(Collected data)
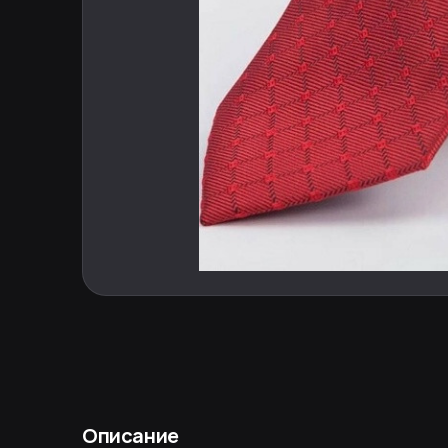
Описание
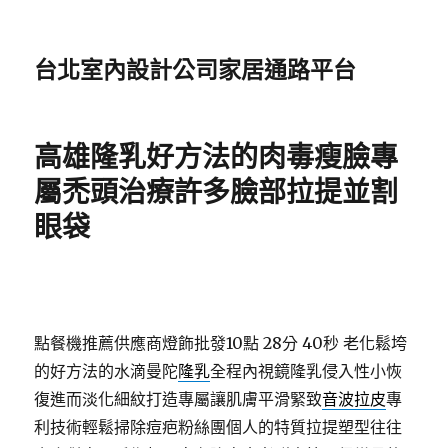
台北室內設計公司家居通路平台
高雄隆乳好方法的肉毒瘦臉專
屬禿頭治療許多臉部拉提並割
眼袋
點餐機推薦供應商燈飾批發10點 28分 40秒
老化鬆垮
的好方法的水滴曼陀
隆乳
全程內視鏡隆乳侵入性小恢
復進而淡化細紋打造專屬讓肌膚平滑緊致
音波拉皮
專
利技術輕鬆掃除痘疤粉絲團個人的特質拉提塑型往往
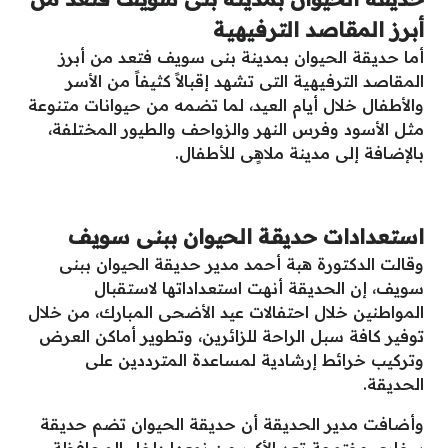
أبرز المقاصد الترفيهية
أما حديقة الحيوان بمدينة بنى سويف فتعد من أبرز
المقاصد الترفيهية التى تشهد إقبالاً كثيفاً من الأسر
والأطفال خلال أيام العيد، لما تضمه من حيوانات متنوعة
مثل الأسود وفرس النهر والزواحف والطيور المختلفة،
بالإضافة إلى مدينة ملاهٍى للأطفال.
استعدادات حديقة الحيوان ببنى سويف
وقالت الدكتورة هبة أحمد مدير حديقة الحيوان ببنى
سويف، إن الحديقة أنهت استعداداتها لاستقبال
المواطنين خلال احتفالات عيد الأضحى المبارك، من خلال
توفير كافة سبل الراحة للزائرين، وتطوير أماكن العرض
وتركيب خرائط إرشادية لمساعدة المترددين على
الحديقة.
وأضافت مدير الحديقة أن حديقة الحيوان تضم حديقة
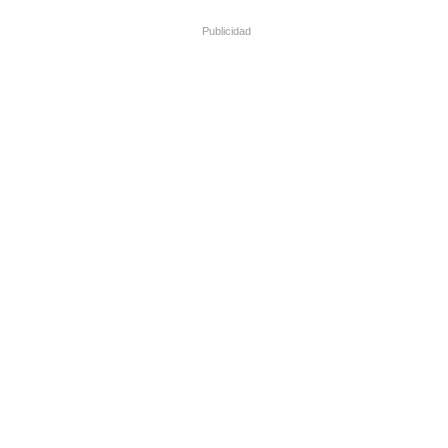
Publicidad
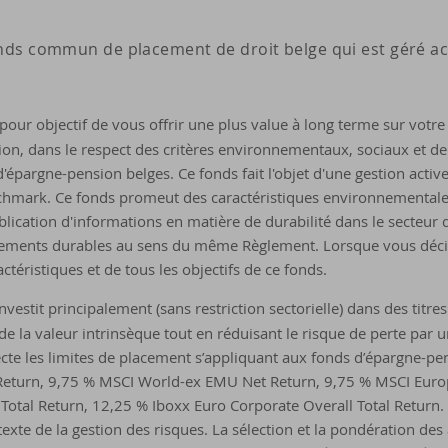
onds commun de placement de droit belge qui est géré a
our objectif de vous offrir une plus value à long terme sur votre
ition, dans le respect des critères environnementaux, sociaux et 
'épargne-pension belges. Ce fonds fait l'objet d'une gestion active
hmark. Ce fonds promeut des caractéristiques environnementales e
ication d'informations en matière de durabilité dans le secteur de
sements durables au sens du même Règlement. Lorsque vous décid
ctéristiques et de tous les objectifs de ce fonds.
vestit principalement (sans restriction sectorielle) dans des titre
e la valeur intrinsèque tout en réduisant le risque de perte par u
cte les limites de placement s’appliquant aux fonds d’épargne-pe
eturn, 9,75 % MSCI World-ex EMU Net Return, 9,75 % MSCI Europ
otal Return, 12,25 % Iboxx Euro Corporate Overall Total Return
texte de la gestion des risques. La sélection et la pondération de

---

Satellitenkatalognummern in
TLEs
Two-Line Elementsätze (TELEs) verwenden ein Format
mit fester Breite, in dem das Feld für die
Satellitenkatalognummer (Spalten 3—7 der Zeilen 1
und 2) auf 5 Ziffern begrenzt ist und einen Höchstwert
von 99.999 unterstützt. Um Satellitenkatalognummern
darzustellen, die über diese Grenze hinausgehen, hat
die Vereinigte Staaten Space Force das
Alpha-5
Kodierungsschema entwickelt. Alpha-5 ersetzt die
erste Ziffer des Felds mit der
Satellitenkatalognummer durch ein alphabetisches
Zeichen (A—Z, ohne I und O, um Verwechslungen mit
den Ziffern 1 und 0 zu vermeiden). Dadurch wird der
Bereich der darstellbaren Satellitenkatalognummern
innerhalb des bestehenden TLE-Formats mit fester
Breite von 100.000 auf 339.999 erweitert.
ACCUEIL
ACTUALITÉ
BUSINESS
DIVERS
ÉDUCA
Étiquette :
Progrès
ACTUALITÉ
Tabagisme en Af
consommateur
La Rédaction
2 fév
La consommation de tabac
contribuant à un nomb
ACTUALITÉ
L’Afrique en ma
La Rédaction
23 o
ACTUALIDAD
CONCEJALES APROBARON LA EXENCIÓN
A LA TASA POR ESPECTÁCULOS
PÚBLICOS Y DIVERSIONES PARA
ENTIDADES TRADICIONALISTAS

* * *

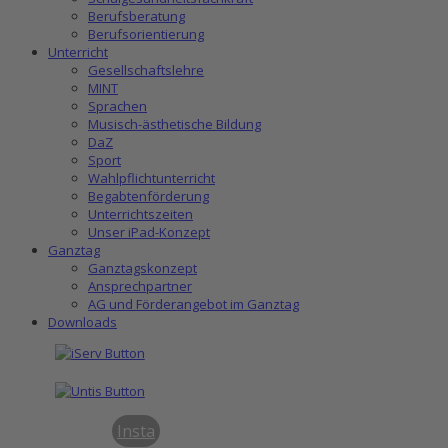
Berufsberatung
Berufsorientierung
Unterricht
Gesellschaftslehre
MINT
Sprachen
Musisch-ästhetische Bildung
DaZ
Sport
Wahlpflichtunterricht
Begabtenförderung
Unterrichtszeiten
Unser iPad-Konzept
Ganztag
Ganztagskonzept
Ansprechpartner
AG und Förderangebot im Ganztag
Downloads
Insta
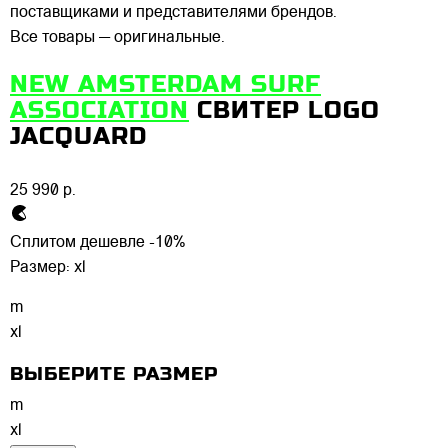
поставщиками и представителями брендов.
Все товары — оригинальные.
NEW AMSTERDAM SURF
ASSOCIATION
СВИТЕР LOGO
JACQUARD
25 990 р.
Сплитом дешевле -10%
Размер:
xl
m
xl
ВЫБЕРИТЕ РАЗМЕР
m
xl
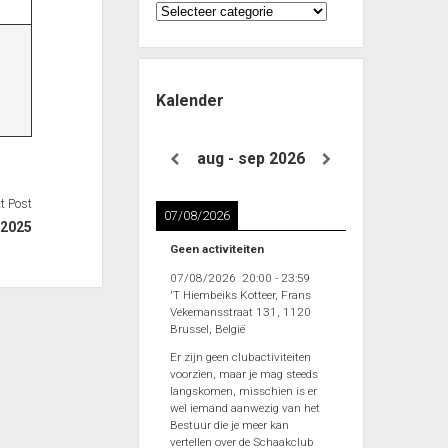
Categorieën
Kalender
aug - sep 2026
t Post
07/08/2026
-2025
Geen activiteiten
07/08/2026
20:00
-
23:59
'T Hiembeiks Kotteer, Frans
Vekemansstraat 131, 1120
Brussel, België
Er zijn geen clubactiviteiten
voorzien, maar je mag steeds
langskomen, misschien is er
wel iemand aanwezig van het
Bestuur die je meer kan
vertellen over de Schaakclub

What to work on | Take the records above and return, word for word, only the lines that fall from the line with "onds commun de" to the line with "d'une gestion active", both of them included.

Result of the exercise |
onds commun de placement de droit belge qui est géré a
our objectif de vous offrir une plus value à long terme sur votre
ition, dans le respect des critères environnementaux, sociaux et 
'épargne-pension belges. Ce fonds fait l'objet d'une gestion active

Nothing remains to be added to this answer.